钛种植体表面共沉积钙磷-生物活性分子的研究进展

Research progress on co-deposition of calcium phosphate with bioactive molecules on titanium implant surface

以仿生沉积法制备钙磷-生物活性分子涂层是近年来钛种植体表面改性的重要方向之一。该法在生理性的温度和酸碱度条件下,将钛种植体浸入到含有促进骨细胞生长的生长因子、药物和蛋白质的模拟体液(SBF)中,这些生长因子、药物和蛋白质等生物活性分子被整合到磷灰石晶体内部,共沉积到钛种植体表面,而不损失生物活性,所获得的涂层具有良好的生物相容性、骨传导性和生物降解性。在制备过程中,SBF的用量、蛋白质或药物的质量浓度以及等电点等因素会对涂层的载药率产生影响,而蛋白质或药物的释放行为则受载药率、涂层降解速度以及蛋白质或药物在涂层中所吸附位置影响。本文就仿生沉积法,仿生钙磷-生物活性分子涂层的生物活性,共沉积生物活性分子对仿生钙磷涂层理化性能的影响,仿生钙磷-生物活性分子涂层载药性等研究进展作一综述。

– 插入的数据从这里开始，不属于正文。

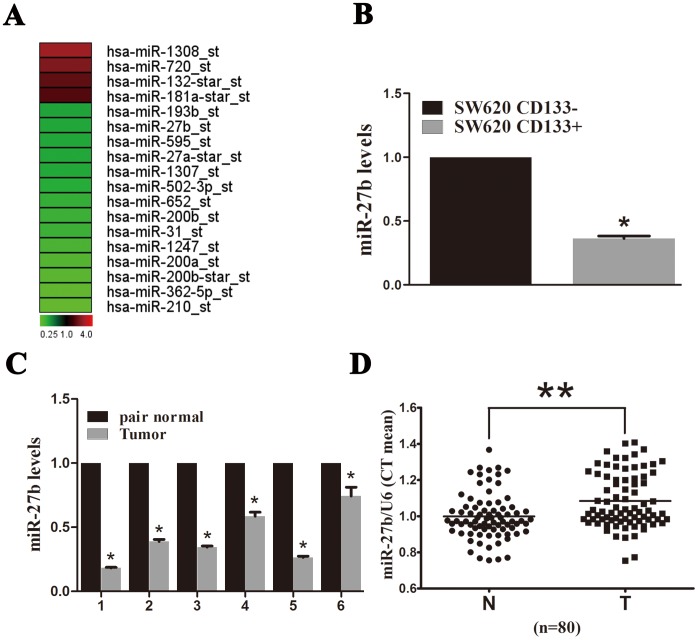
miR-27b expression in cancer stem cells (CSCs) and colorectal cancer (CRC) tumor tissue.(A) Differentially expressed miRNA in CD133+ and CD133− cells. Red denotes high and green denotes low levels of expression. (B) miR-27b expression in CD133+ and CD133− cells was assessed by qPCR. The y-axis indicates fold change. (C) miR-27b expression assessed by qPCR in fresh CRC tissues compared to adjacent normal tissues from six patients. The y-axis indicates fold change. (D) miR-27b expression assessed by qPCR in 80 paired paraffin-embedded CRC and adjacent normal tissues. miR-27b levels were normalized to U6 and expressed in terms of the threshold cycle (Ct) ratio. Error bars represent the means ± SEM, *P<0.05, **P<0.01.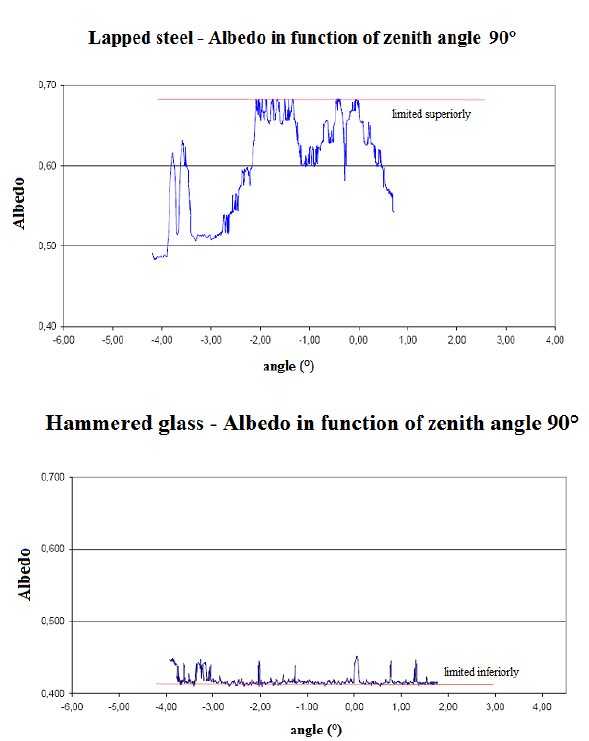
Figure 8 - Minimum values of albedo in correspondence of non- crystalline glassy materials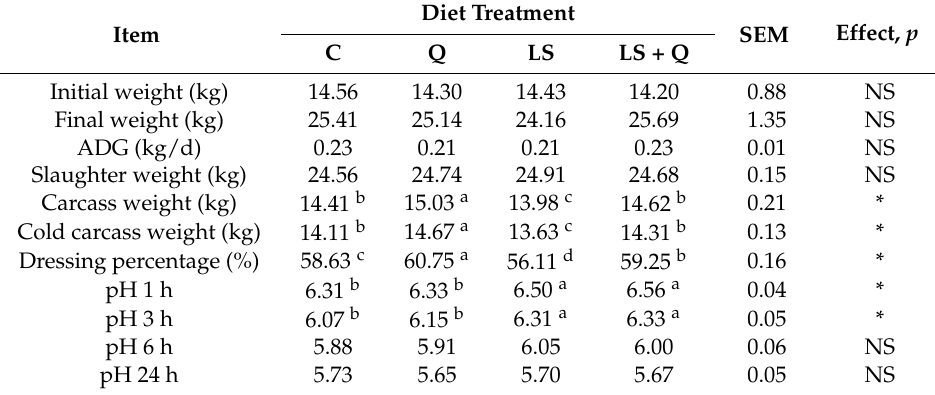
Table 3. Growth performance, carcass characteristics and pH of quadriceps femoris from lambs as affected by different diet supplementation (C = control; LS = linseed; Q = quinoa seed; LS + Q = linseed + quinoa) (means ±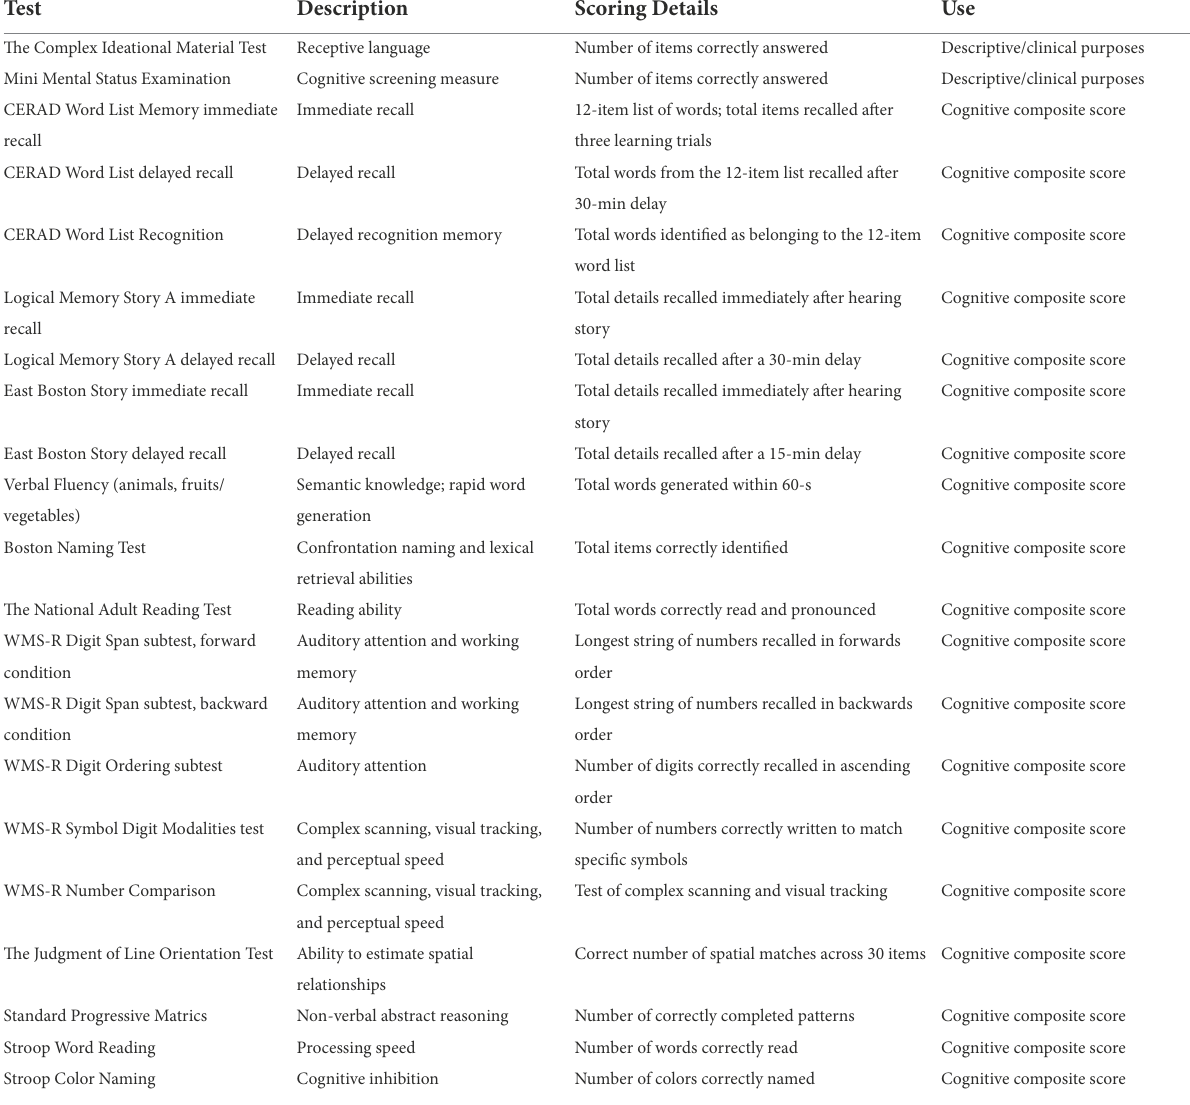
TABLE 1 Description of neuropsychological tests included within the cognitive composite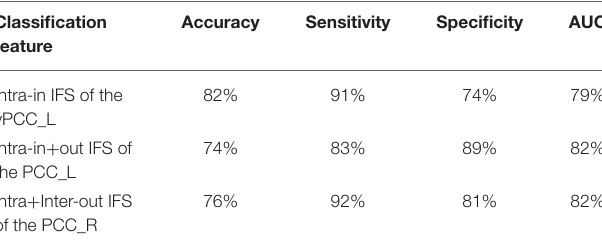
TABLE 3 | Classification performance using linear SVM classifiers with the regional IFS of ROIs within DN as classification features. Classification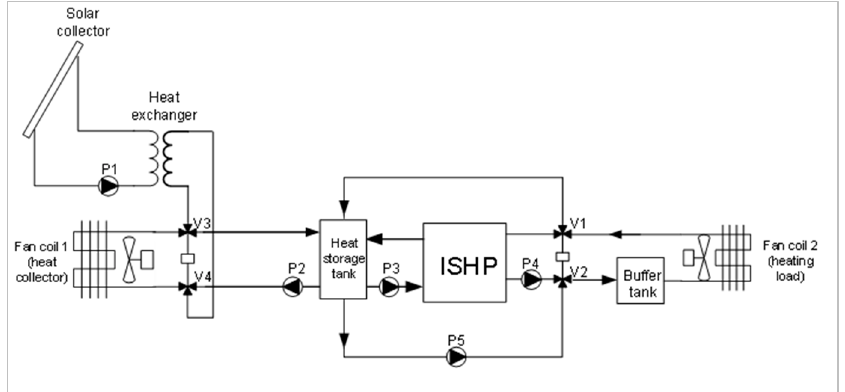
Figure 1. Schematic diagram of the solar heating system with ISHP.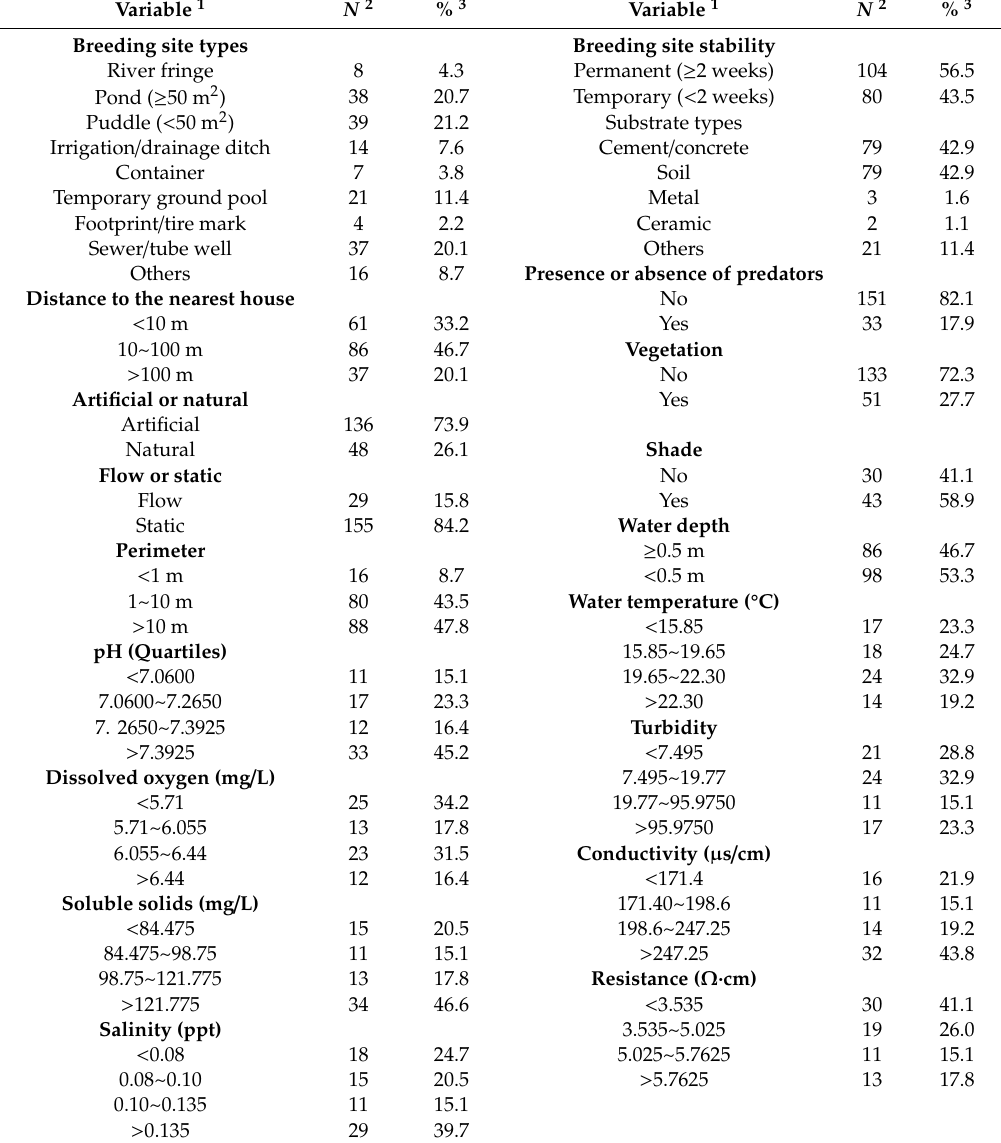
Table 2. The frequency and percent composition of the main characteristics of 184 potential mosquito breeding sites in Lhasa,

In recent years, calcium-phosphate/bioactive coating molecules produced by biomimetic deposition technique have become an important research direction in the field of titanium surface modification. In biomimetic deposition technique, the coating is fabricated under physiological conditions of temperature and pH. Titanium implants were immersed into simulated body fluid（SBF） containing osteogenic molecules, such as growth factors, drugs, and proteins. These bioactive molecules can be incorporated into apatite and co-precipitated with calcium phosphate coating without loss of biological activity during the deposition process. The coating demonstrates good biocompatibility, osteoconductivity, and biodegradability. The drug-loading rate of the apatite coating is affected by the volume of SBF, concentration of protein/drugs, and protein isoelectric point, whereas the release behavior of protein（drugs） is affected by the drug loading rate, coating degradation rate, and adsorption positions of drugs and proteins in the coating. This article reviews current research progress on the characteristics of biomimetic deposition method, biological activity of calcium phosphate bioactive coatings, effect of bioactive molecules on the physicochemical properties of the biomimetic calcium-phosphate coating, and drug loading behavior of the biomimetic calcium-phosphate coating.